Consider this.

If a year’s worth of Yale’s operating expenses were dedicated toward subsidizing the birth control pill, every female undergraduate would enjoy a constant supply — for more than 1,300 years.

And if the entire University endowment were put toward the same use? Don’t even ask. (Or try to imagine what a 1,500-decade supply of pills per female student might look like.)

In other words, at Yale — an institution with unfathomable resources — birth control pills can be subsidized.

And they should be.

Last week, Yale University Health Services stopped providing subsidized birth control pills, a direct result of the Federal Deficit Reduction Act of 2005, which places a heavy financial burden on pharmaceutical companies that produce and distribute contraceptives to hospitals and colleges.

It goes back to basic economics.

The federal government, it turns out, is dictating personal health decisions — and by proxy furthering its moral agenda — under the guise of fiscal responsibility.

In effect, this legislation translates the financial burden of a nation into the health burden of female students.

Yale, therefore, has a responsibility to step in and subsidize the pill for every woman who chooses to take it.

Prior to the price hike, the average price of brand-name oral contraception offered at UHS ran about $13 for three months’ worth of pills. Now, the cost has risen to between $25 and $50.

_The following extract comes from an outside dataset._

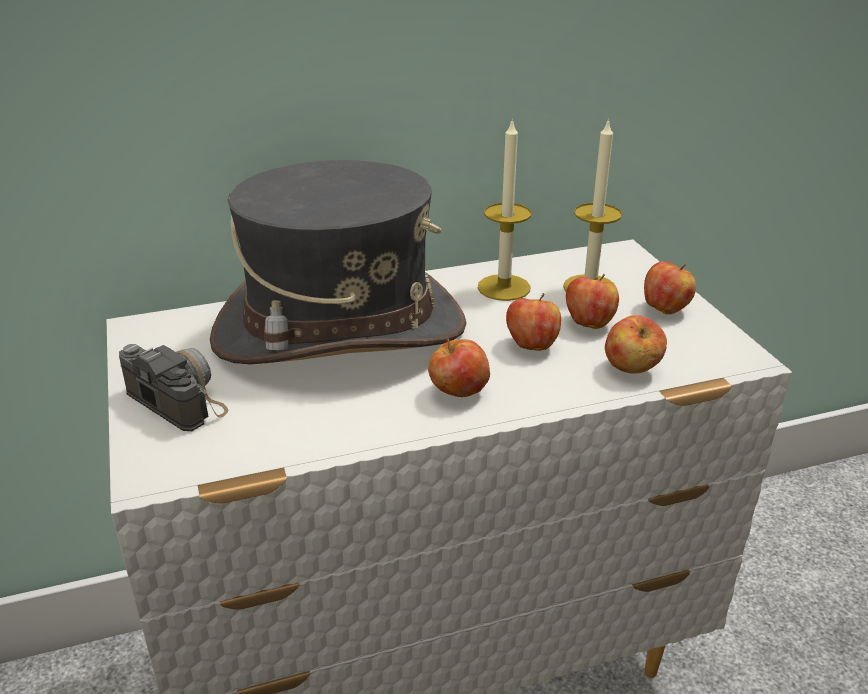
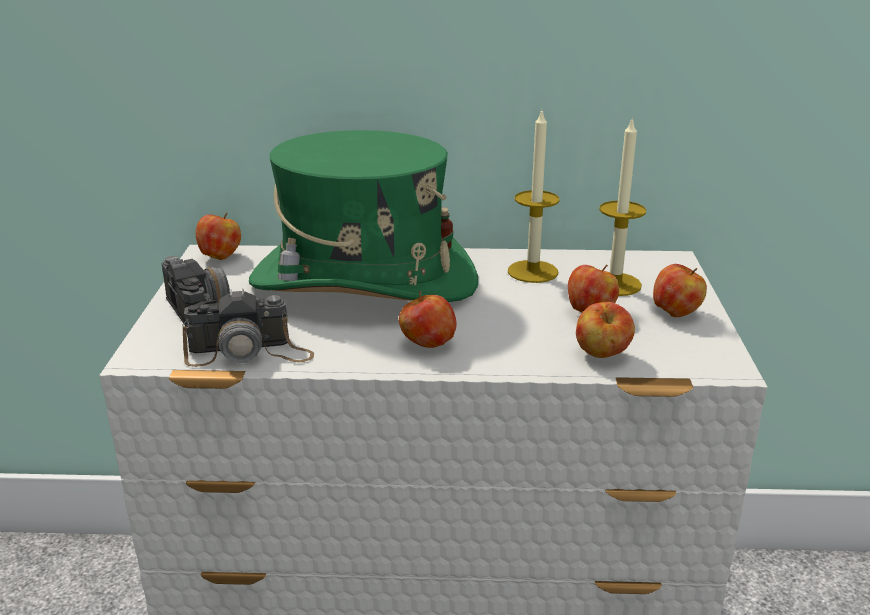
camera: 20 degrees right, 5 degrees down
(273, 443) = (249, 352): none -> camera
(339, 330) = (363, 281): grey hat -> green hat
(531, 346) = (521, 321): apple -> apple (220, 256)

For just a month’s supply, that is.

Without Yale’s support, students will be making choices about whether to use oral contraceptives for financial, rather than health, reasons. Yes, cheaper generic options exist for some brands of birth control. But they are not available for all, and they should not be our only option.

There’s more. Since gynecological tests — such as those for STDs and cervical cancer — are currently required at UHS before picking up a prescription for the pill, female reproductive health may suffer if the contraceptive is not as readily available as it once was.

Yale’s financial aid mission professes that students should not have to make one of their most important life decisions — whether or not to attend Yale — based on monetary considerations. By the same token, it is intolerable that we can no longer make decisions about our sexual health and general well-being with the same degree of freedom and personal responsibility.

College is expensive. But sex — and sexual responsibility — should not be.